Items from a data source
══════════════════════════════

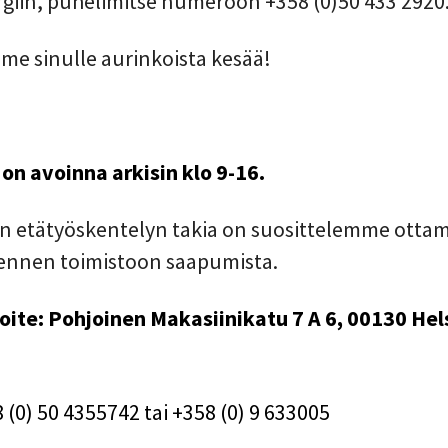
giin, puhelimitse numeroon +358 (0)50 433 2920
me sinulle aurinkoista kesää!
on avoinna arkisin klo 9-16.
sen etätyöskentelyn takia on suosittelemme otta
 ennen toimistoon saapumista.
ite: Pohjoinen Makasiinikatu 7 A 6, 00130 Hels
 (0) 50 4355742 tai +358 (0) 9 633005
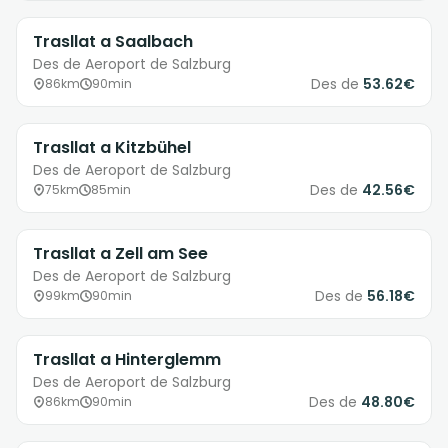
Trasllat a Saalbach
Des de Aeroport de Salzburg
Des de
53.62€
86km
90min
Trasllat a Kitzbühel
Des de Aeroport de Salzburg
Des de
42.56€
75km
85min
Trasllat a Zell am See
Des de Aeroport de Salzburg
Des de
56.18€
99km
90min
Trasllat a Hinterglemm
Des de Aeroport de Salzburg
Des de
48.80€
86km
90min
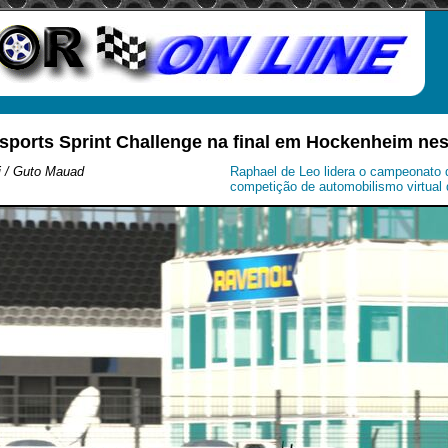
sports Sprint Challenge na final em Hockenheim ne
i / Guto Mauad
Raphael de Leo lidera o campeonato d
competição de automobilismo virtual 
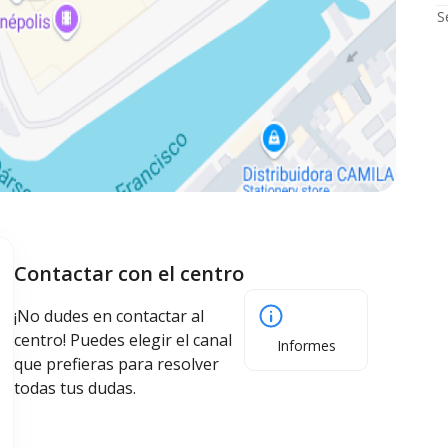
S
Contactar con el centro
¡No dudes en contactar al
centro! Puedes elegir el canal
Informes
que prefieras para resolver
todas tus dudas.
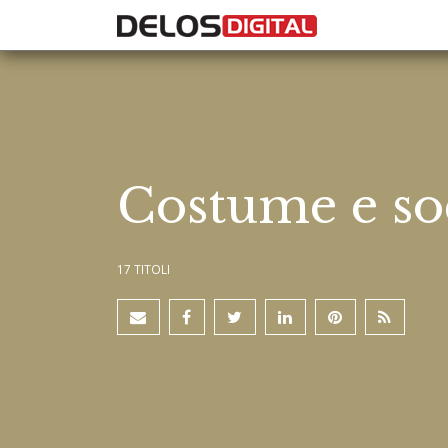
Costume e so
17 TITOLI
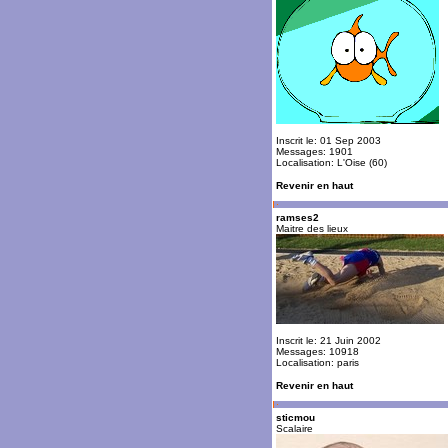
Inscrit le: 01 Sep 2003
Messages: 1901
Localisation: L'Oise (60)
Revenir en haut
ramses2
Maitre des lieux
Inscrit le: 21 Juin 2002
Messages: 10918
Localisation: paris
Revenir en haut
sticmou
Scalaire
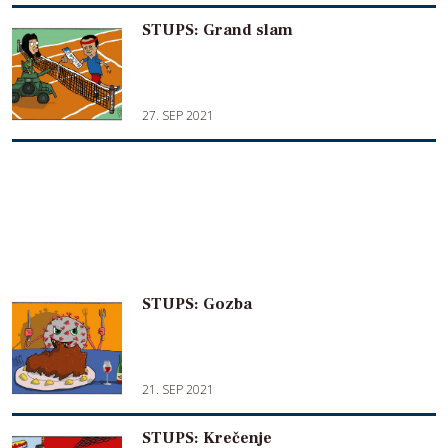
STUPS: Grand slam
27. SEP 2021
STUPS: Gozba
21. SEP 2021
STUPS: Krečenje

══════════════════════════════

▶ [WHAT TO WORK ON]
Render the records from the line containing "STUPS: Grand slam" through the final line as a numbered list, one entry per line, omitting blank lines.

▶ [ANSWER SECTION]
1. STUPS: Grand slam
2. 27. SEP 2021
3. STUPS: Gozba
4. 21. SEP 2021
5. STUPS: Krečenje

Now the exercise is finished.